Marriage takes work. It is filled with times of love but should
also be filled with moments of forgiveness. To make a marriage last, both husband and
wife will need to learn how to say, “I was wrong. I am sorry”.
If God had made divorce too easy, then marriage would not be the holy
and sacred union it is supposed to be.
This is why God said He hates divorce and why He said remarriage after a
divorce is a sin. He wants us to realize
the sacredness of those vows.
I suspect there is one last
question on your heart. What about the
man or the woman who remarries after divorce.
Are they living in sin? Well, it
all depends on whether they were guilty of
ending their last marriage or not.
Surely someone innocent cannot be held liable. And yet, even the guilty can find
forgiveness. God has clearly taught us
that any sinner can find forgiveness (see Matthew 12:31). If a person sins, feels guilt and remorse for
that sin, and asks the Lord for
forgiveness, they will no longer have that sin held against them. The Father chooses no longer to remember that
sin. This is what justification truly
means – just as if I never sinned. So it
seems to me that a person who admitted their guilt and found forgiveness
through Christ, they should be able to
remarry without any guilt. That’s what
justification is all about – to no longer hold a person’s past against
them.
Once again, let me say that it’s
important we know God’s truth about divorce and remarriage, but also important
we know the truth about God’s forgiveness as well. Divorce is an unfortunate incident
that takes place in some marriages.
Sometimes both husband and wife are guilty of the divorce. Sometimes only one spouse is guilty. Those who are guilty must realize the
seriousness of their sin and seek the Lord’s forgiveness.

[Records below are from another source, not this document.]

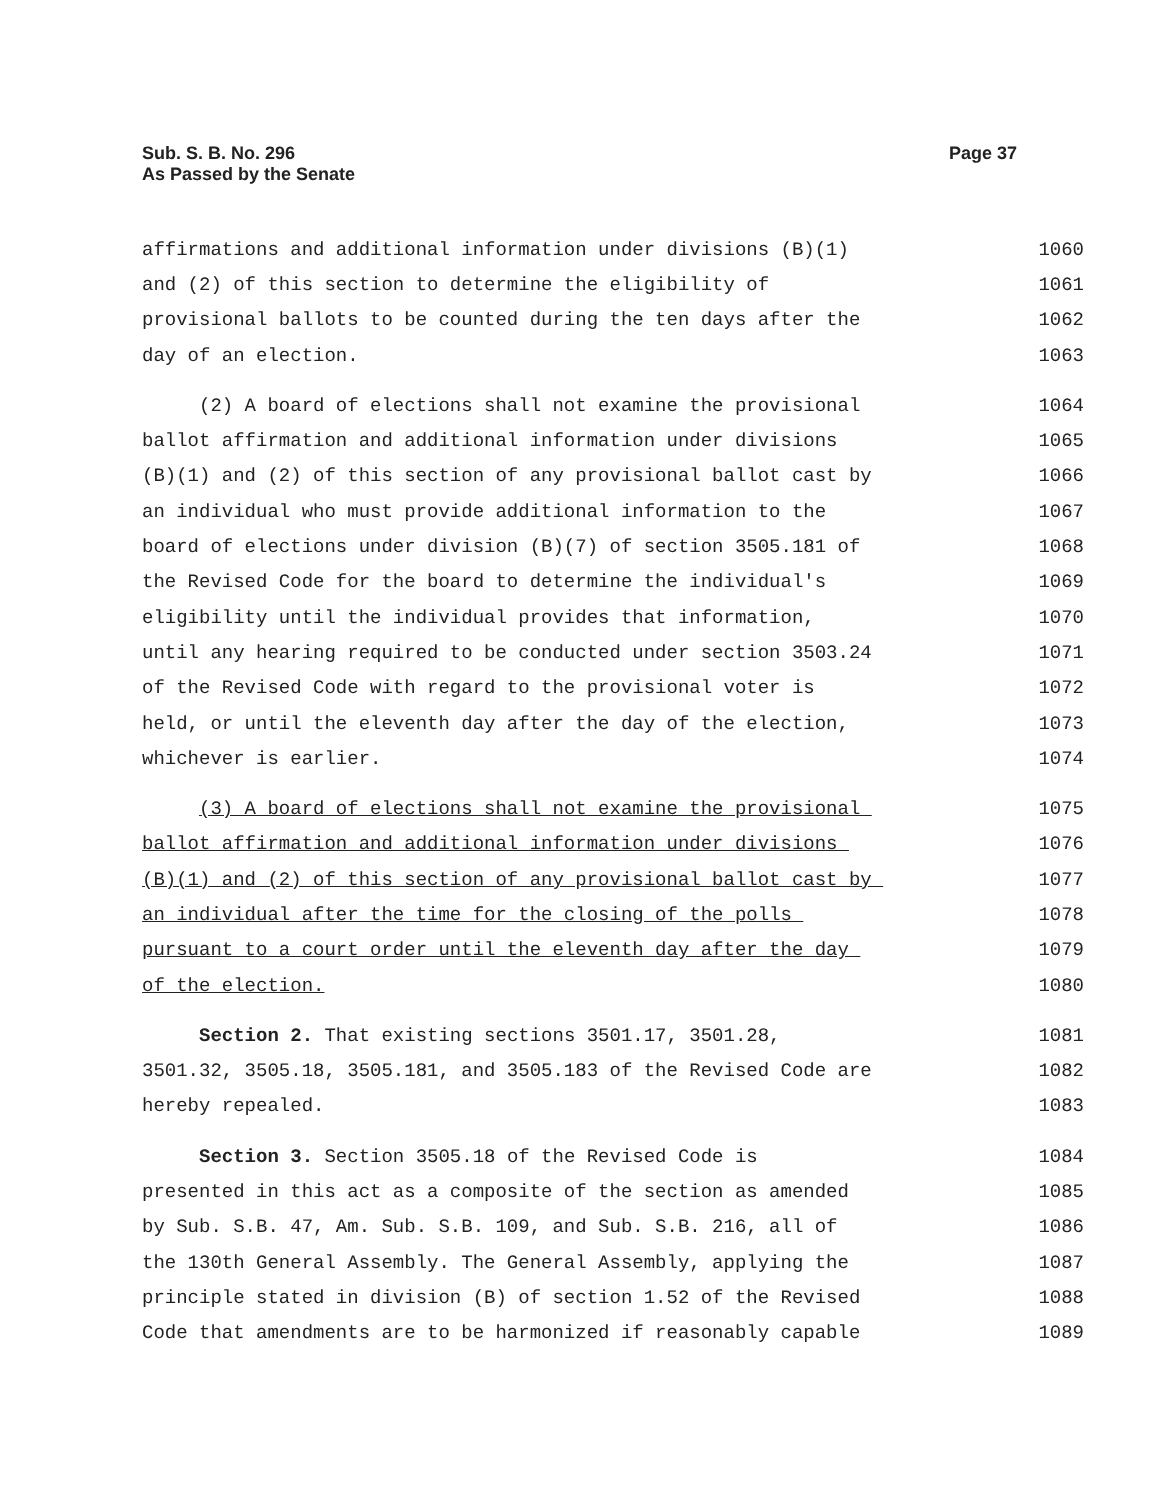Sub. S. B. No. 296
As Passed by the Senate
Page 37
affirmations and additional information under divisions (B)(1) 1060
and (2) of this section to determine the eligibility of 1061
provisional ballots to be counted during the ten days after the 1062
day of an election. 1063
(2) A board of elections shall not examine the provisional 1064
ballot affirmation and additional information under divisions 1065
(B)(1) and (2) of this section of any provisional ballot cast by 1066
an individual who must provide additional information to the 1067
board of elections under division (B)(7) of section 3505.181 of 1068
the Revised Code for the board to determine the individual's 1069
eligibility until the individual provides that information, 1070
until any hearing required to be conducted under section 3503.24 1071
of the Revised Code with regard to the provisional voter is 1072
held, or until the eleventh day after the day of the election, 1073
whichever is earlier. 1074
(3) A board of elections shall not examine the provisional 1075
ballot affirmation and additional information under divisions 1076
(B)(1) and (2) of this section of any provisional ballot cast by 1077
an individual after the time for the closing of the polls 1078
pursuant to a court order until the eleventh day after the day 1079
of the election. 1080
Section 2. That existing sections 3501.17, 3501.28, 1081
3501.32, 3505.18, 3505.181, and 3505.183 of the Revised Code are 1082
hereby repealed. 1083
Section 3. Section 3505.18 of the Revised Code is 1084
presented in this act as a composite of the section as amended 1085
by Sub. S.B. 47, Am. Sub. S.B. 109, and Sub. S.B. 216, all of 1086
the 130th General Assembly. The General Assembly, applying the 1087
principle stated in division (B) of section 1.52 of the Revised 1088
Code that amendments are to be harmonized if reasonably capable 1089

God has taught us about marriage
not to crush us or condemn us, but to show us what holiness looks like. And when we don’t measure up, we turn to
Christ. We seek His forgiveness. This applies to each of us who sin, including
those whose marriages failed. Seek His forgiveness, confess to the Lord where
you failed, and I promise you, He will forgive this sin and all others –
justifying you in the name of Jesus.